My own view is that "eye has not seen, nor ear heard, nor has entered into the mind of men" what lies "out there." I believe that infinitely wondrous things await those who love Him.
Well, it is REMOTELY possible, if you know what I mean. Everything in that picture is a few billion years old.
He should ask himself the question:
Where was I before I was born?
IIRC, Carl Sagan was an atheist.
To possess all that vast cosmological knowledge and believe it all to be be nothing but random collisions of insensate molecules, including one’s own very existence,
Now THAT’S loneliness!
...they’re out there........waiting...waiting...
bump bkmrk for Sunday study...Thanks Alex.
But what if he's not Mormon?
He used to be an atheist, today he is a believer.
Scientology here they come
I don't see how this follows. The Bible says nothing about the Western Hemisphere, and yet we can't infer that intelligent life doesn't exist here.
There are even huge amounts of things that Jesus said and did, that are not mentioned in the Bible. So many things, St.
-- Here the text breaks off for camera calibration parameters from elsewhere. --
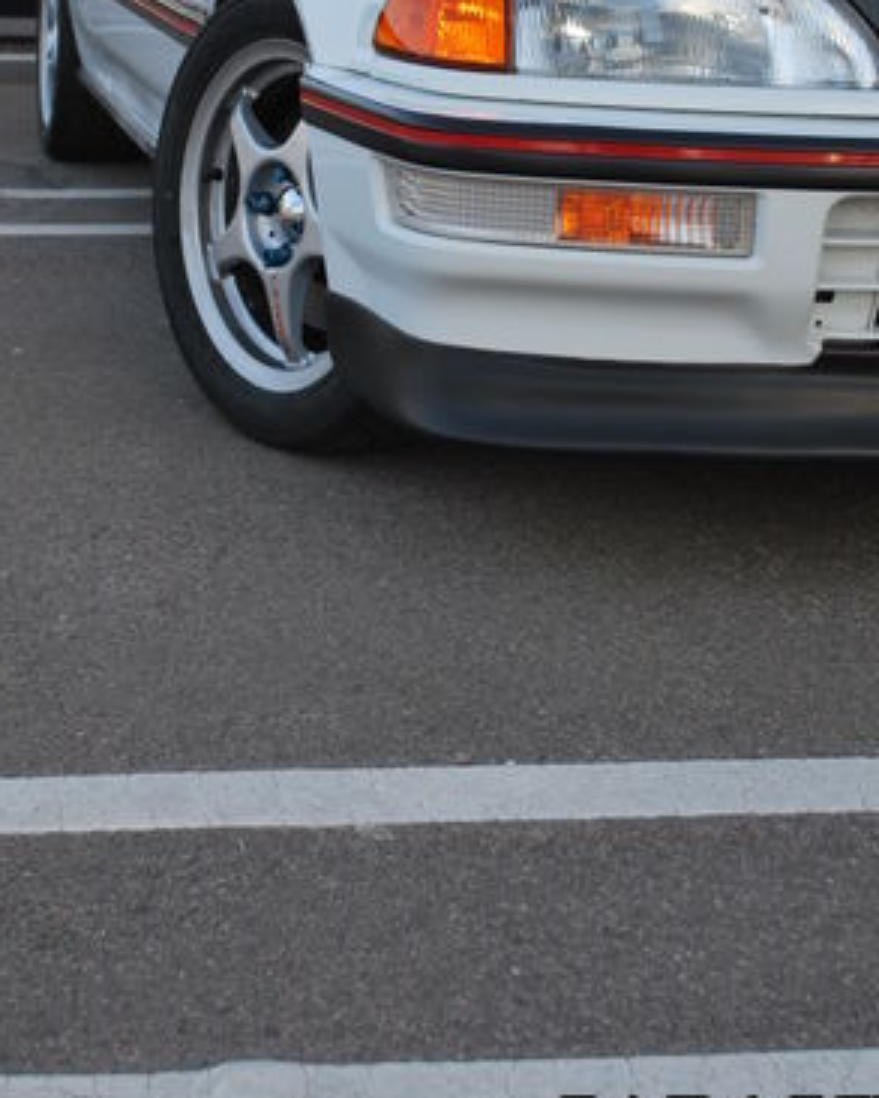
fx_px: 2080
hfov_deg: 23.9
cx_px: 417
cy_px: 183
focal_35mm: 64
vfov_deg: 28.8
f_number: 5.6
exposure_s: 1/125
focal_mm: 26
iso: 160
John says, that if they were all written, the earth could not hold all the books.
Some Bible scholars interpret null and void, not as if there’s nothing there, but what the earth was originally before God worked on it, an ice ball or a planet like Venus.
It’s possible that Moses, in vision, was standing on the Earth when it looked more like Venus and wrote down what he saw as God did His work.
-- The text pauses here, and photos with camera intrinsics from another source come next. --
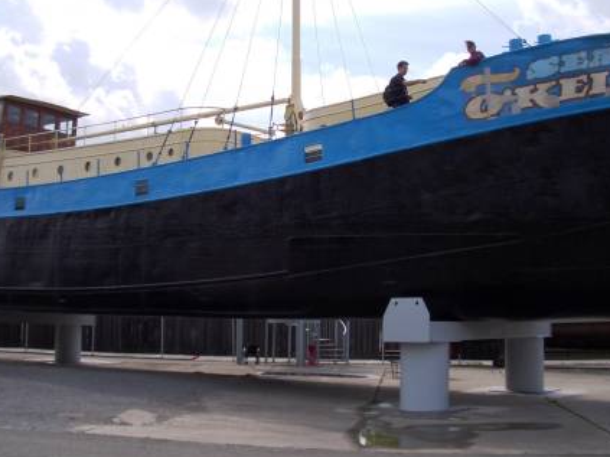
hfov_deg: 40.4
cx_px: 277
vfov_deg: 30.7
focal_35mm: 47
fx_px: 828
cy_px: 161
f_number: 4.3
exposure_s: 1/640
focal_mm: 5.8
For example, when God cleared the clouds and let the sun and stars lights finally shine through, to Moses that may have looked like God created them right then, when it was simply that they were not visible on the Earth until then.
“He (Carl Sagan) used to be an atheist, now he is a believer.”
THEOLOGICAL MONEY QUOTE OF THE YEAR!
You, my FReeper, just took Richard Dawkins and knocked him for a row of ash cans, because the atheist cannot will the end of his own existence, as there is a Someone Who alone can decide the atheist’s fate.
Thank you, sir, thank you, tomorrow’s Sunday worship has been immeasurably brightened!
:^)
Then provides his own answer; it is unknowable, but please attend my conference anyway.
"It must be so" is not a very good scientific argument.